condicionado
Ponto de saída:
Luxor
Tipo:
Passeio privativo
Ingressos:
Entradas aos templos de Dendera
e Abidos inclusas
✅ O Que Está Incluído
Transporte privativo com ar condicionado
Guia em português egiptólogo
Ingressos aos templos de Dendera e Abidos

○ ○ ○

→ **REQUIRED WORK**
Can you copy every line of the items above word for word, keeping the original line breaks?

→ **ANSWER FOR THIS EXERCISE**
condicionado
Ponto de saída:
Luxor
Tipo:
Passeio privativo
Ingressos:
Entradas aos templos de Dendera
e Abidos inclusas
✅ O Que Está Incluído
Transporte privativo com ar condicionado
Guia em português egiptólogo
Ingressos aos templos de Dendera e Abidos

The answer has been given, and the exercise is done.